20. Cancellation: Buyer may cancel this order, in whole or in part, at any time prior to shipment, without liability to Seller, and any time following shipment with liability to Seller in the amount of a reasonable cancellation fee as determined by Buyer. Seller will refund all amounts pre-paid by Buyer for the order within thirty days of Buyer’s cancellation.
21. Payment: Buyer will specify which of the following methods Seller must use in submitting this invoice: a) U.S. Postal Mail, b) e-mail c) SAP Ariba Supplier Portal, or d) electronic data interface (EDI). Failure to submit invoices via the specified invoicing method will result in delayed payment or refusal to pay for any and all goods and services on this order. Buyer shall pay undisputed amounts owed to Seller for Products within 60 days of the Buyer’s receipt of a correct invoice. Seller acknowledges and agrees that any invoice not received by Buyer within ninety (90) days after Products have been performed or delivered shall be time barred and shall not be paid unless there has been advance written consent by Buyer with respect to such delay. Buyer may deduct any amount owed by Seller to Buyer as a setoff against any amount due to Seller.

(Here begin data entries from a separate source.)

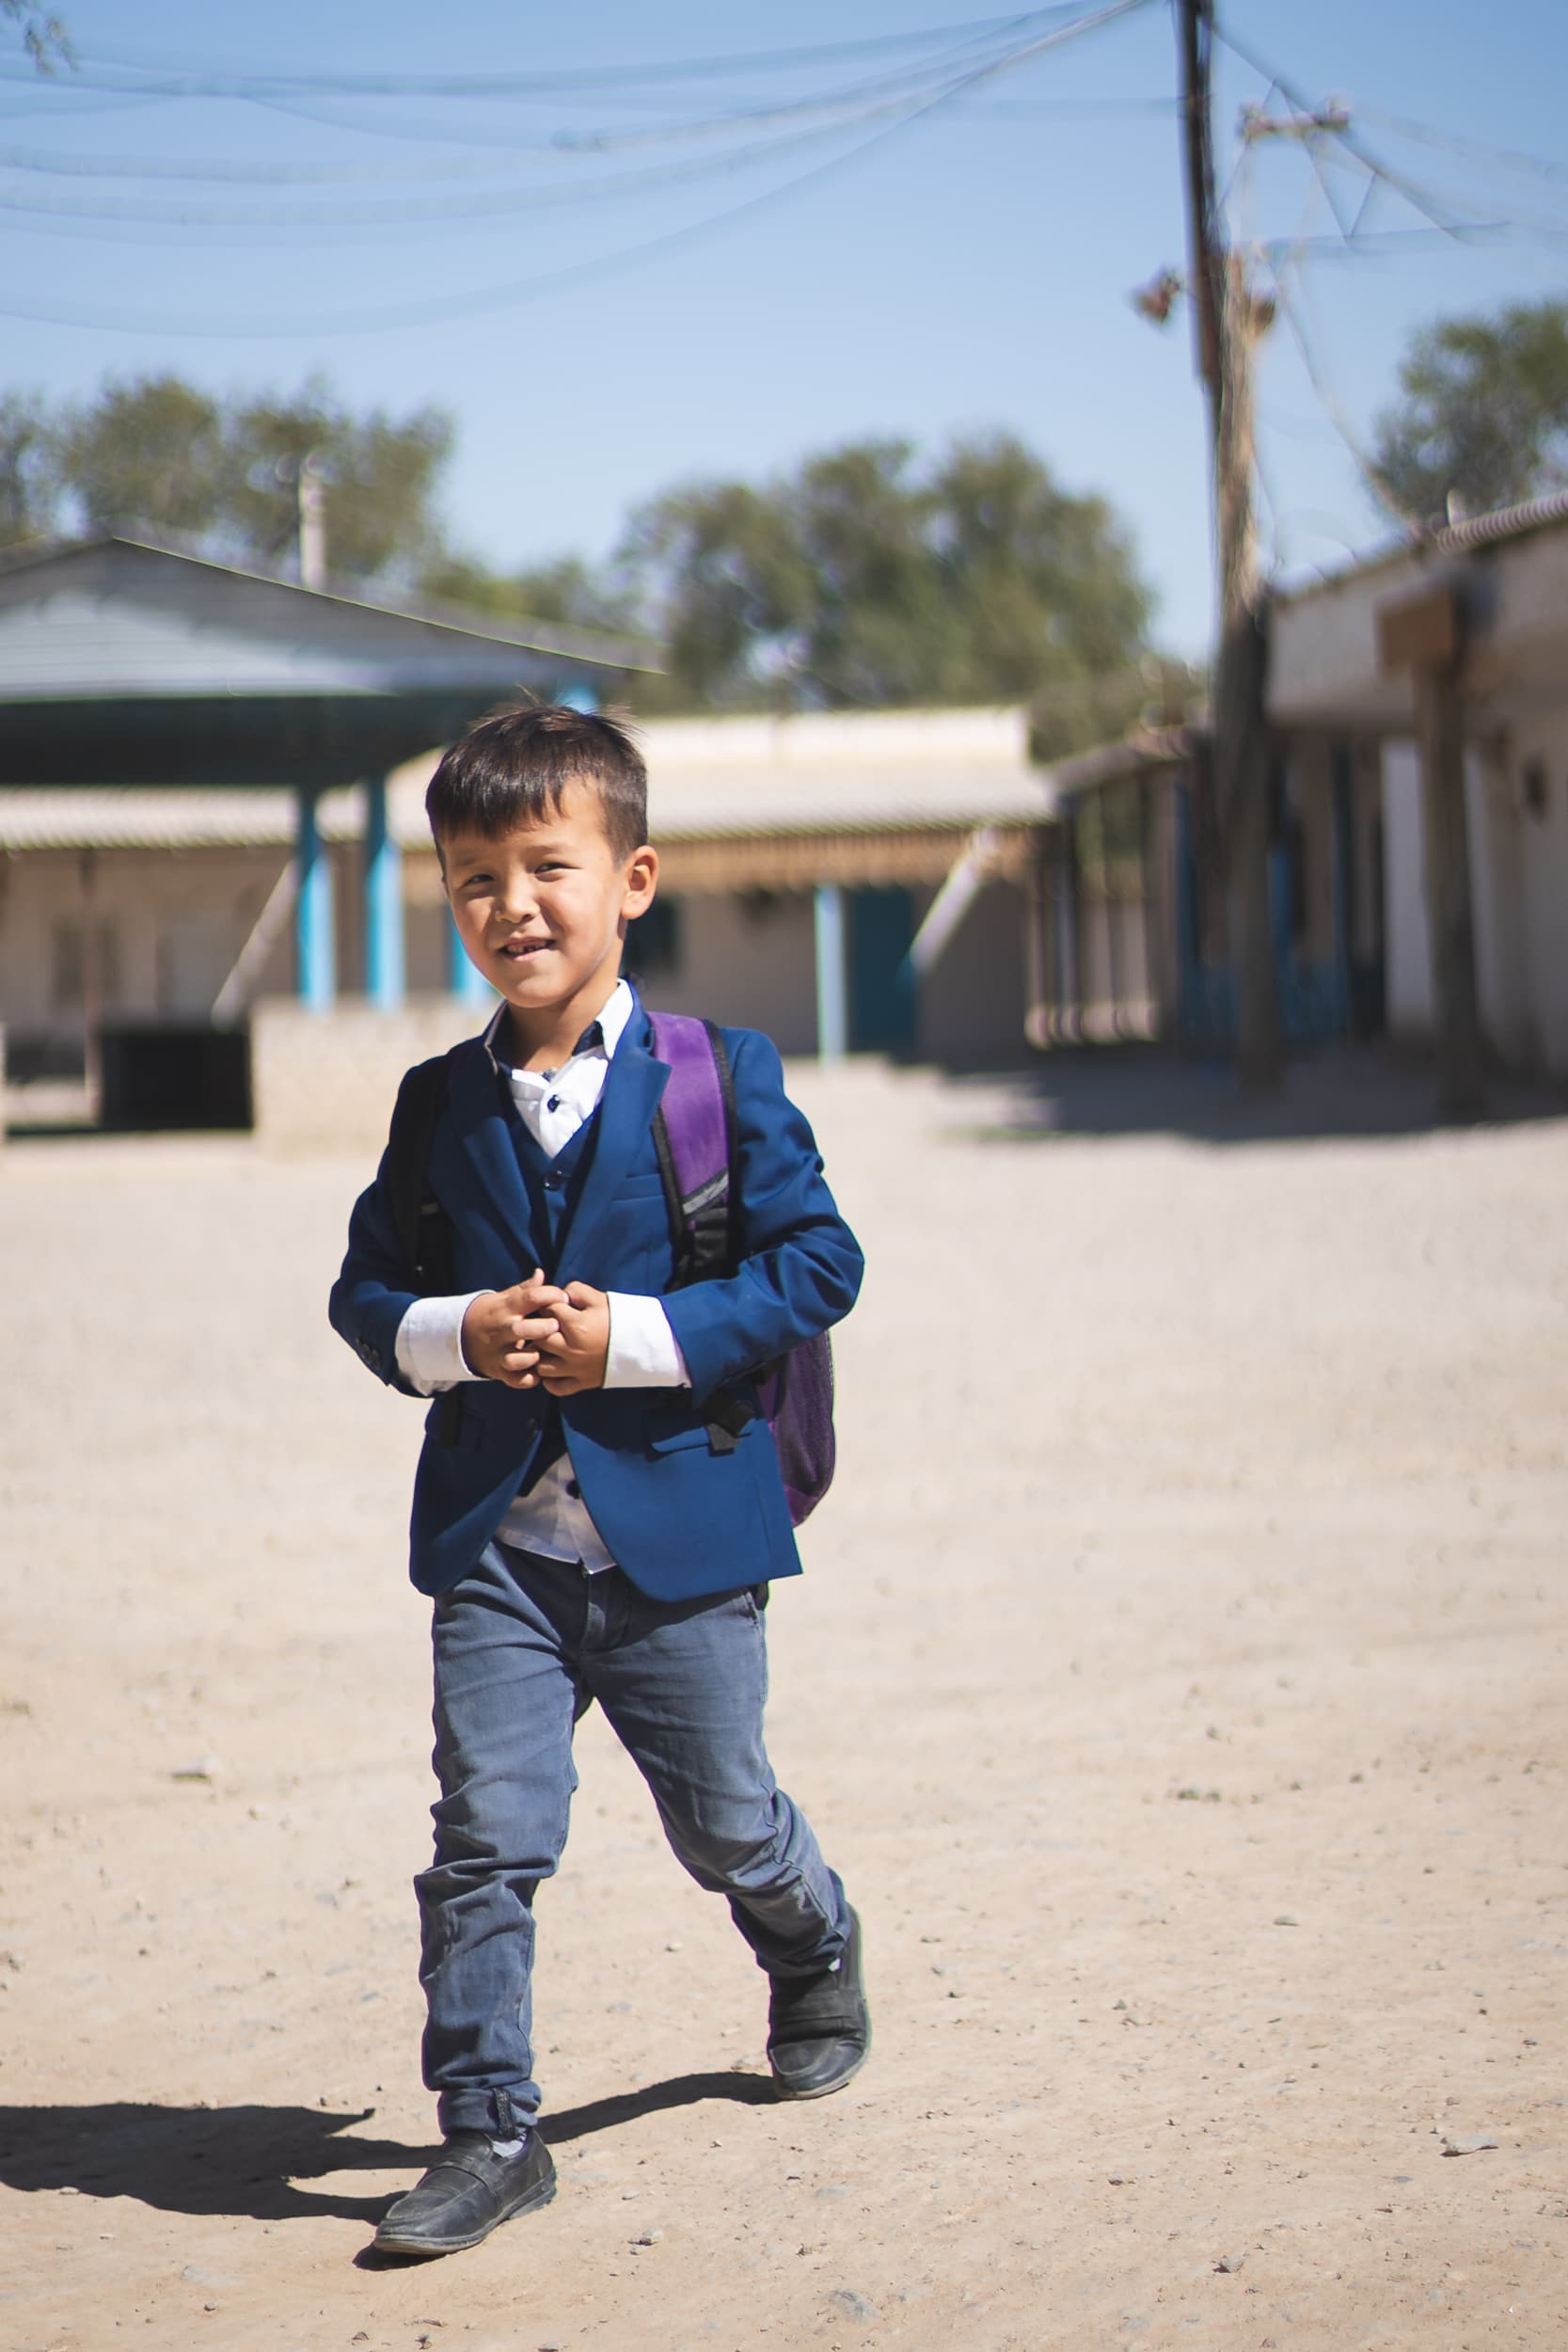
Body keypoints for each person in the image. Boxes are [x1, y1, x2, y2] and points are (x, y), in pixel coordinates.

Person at [329, 703, 867, 2261]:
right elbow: (367, 1297)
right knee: (487, 1836)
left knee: (724, 1822)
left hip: (680, 1535)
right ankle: (489, 2129)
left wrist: (635, 1338)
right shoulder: (437, 1103)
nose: (514, 907)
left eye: (547, 867)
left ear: (632, 878)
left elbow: (821, 1261)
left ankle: (811, 1935)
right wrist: (457, 1331)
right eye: (476, 877)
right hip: (503, 1543)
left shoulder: (721, 1074)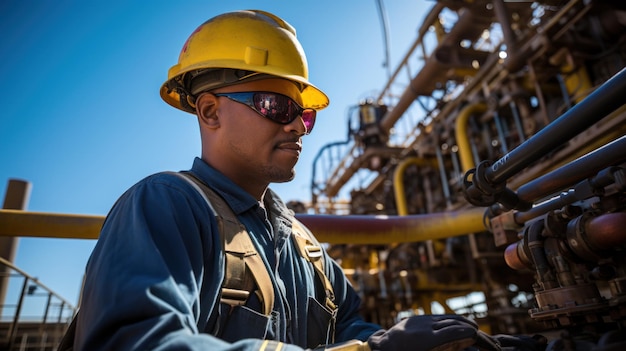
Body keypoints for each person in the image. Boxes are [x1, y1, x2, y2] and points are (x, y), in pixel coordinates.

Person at [70, 9, 543, 351]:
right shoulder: (167, 206)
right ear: (210, 111)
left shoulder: (303, 247)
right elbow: (135, 342)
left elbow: (349, 331)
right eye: (276, 107)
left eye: (304, 115)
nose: (297, 126)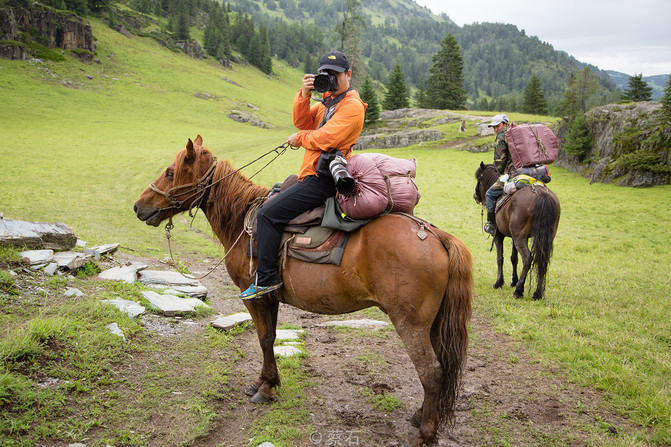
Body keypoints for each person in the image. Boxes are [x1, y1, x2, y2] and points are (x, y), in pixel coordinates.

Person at [239, 50, 367, 299]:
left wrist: (299, 139)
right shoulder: (329, 104)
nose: (330, 79)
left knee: (267, 215)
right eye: (325, 74)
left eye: (335, 74)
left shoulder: (352, 106)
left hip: (323, 180)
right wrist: (304, 95)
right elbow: (302, 121)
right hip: (311, 174)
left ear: (348, 75)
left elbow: (326, 138)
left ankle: (266, 279)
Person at [484, 114, 513, 236]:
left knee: (489, 194)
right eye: (494, 127)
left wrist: (500, 172)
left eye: (498, 126)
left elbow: (500, 159)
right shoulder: (516, 133)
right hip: (532, 171)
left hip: (513, 173)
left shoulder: (502, 136)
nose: (496, 129)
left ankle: (492, 224)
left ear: (505, 124)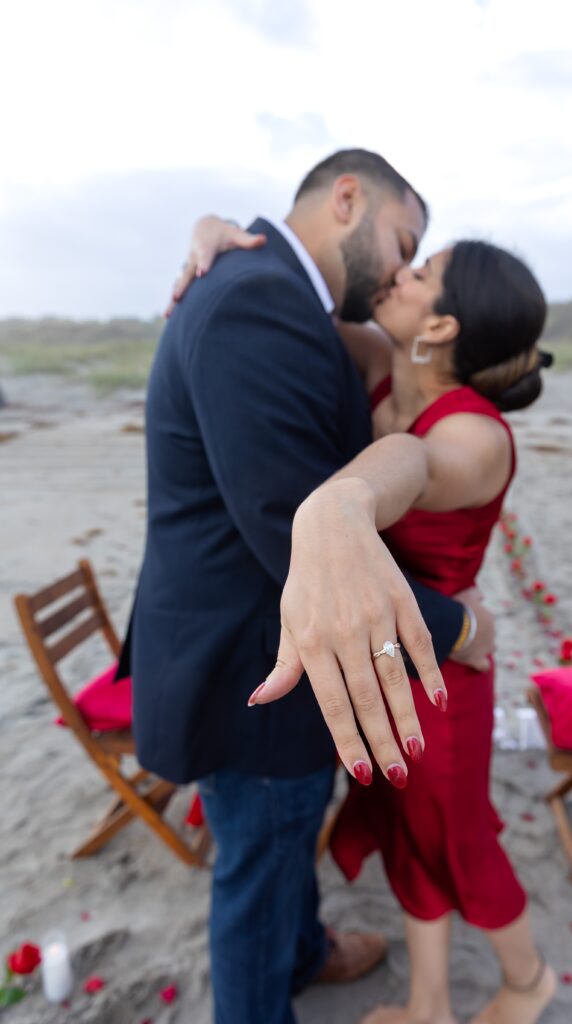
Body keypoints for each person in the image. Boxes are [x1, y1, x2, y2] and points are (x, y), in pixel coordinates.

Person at [123, 149, 494, 1024]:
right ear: (347, 199)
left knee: (288, 843)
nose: (402, 268)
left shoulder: (285, 297)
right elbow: (298, 527)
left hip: (267, 643)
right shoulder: (257, 296)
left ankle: (305, 951)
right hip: (246, 660)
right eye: (404, 242)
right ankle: (270, 983)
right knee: (256, 869)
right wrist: (460, 630)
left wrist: (216, 228)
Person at [179, 221, 556, 1023]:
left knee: (457, 837)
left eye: (423, 271)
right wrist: (228, 233)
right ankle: (428, 1006)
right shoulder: (387, 364)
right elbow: (290, 299)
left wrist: (343, 502)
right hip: (388, 653)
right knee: (407, 828)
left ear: (444, 325)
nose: (399, 274)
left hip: (443, 669)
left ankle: (527, 981)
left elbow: (413, 465)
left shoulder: (475, 434)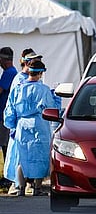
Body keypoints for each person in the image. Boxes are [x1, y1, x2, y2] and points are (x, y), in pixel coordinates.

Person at [4, 60, 57, 197]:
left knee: (22, 156)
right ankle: (37, 188)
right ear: (40, 73)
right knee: (41, 156)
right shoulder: (44, 90)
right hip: (40, 125)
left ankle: (21, 188)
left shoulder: (18, 89)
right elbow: (51, 108)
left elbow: (10, 110)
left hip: (22, 125)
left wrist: (11, 126)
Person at [0, 47, 18, 187]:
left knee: (5, 144)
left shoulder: (9, 73)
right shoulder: (13, 72)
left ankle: (8, 176)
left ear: (4, 60)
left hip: (4, 115)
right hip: (6, 115)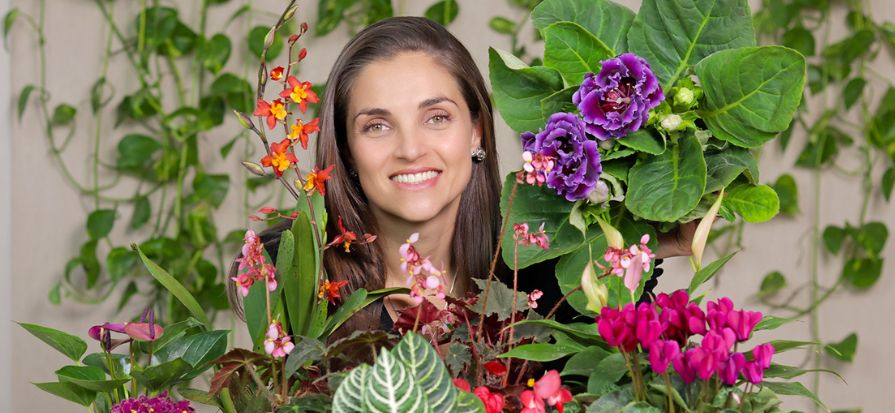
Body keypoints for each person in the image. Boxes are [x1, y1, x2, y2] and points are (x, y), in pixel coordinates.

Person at [229, 16, 691, 333]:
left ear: (476, 132)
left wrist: (632, 248)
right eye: (377, 126)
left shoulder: (547, 273)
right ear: (347, 151)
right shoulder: (291, 274)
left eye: (436, 118)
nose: (410, 149)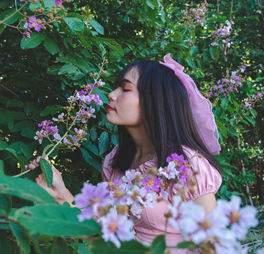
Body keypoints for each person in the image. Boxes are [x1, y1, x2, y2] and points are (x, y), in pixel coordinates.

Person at [34, 54, 223, 252]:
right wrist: (60, 192)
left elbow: (210, 246)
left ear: (155, 101)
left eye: (125, 89)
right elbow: (102, 230)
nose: (111, 95)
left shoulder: (187, 164)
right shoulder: (114, 162)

22. Severability: If any provision of this order is invalid, illegal, or unenforceable in any jurisdiction, for any reason, the invalidity, illegality, or unenforceability of that provision will not affect any other provision in this order, but the invalid, illegal, or unenforceable provision will be substituted with a valid provision that most closely approximates the intent and the economic effect of the original provision and that would be enforceable to the maximum extent permitted in the jurisdiction.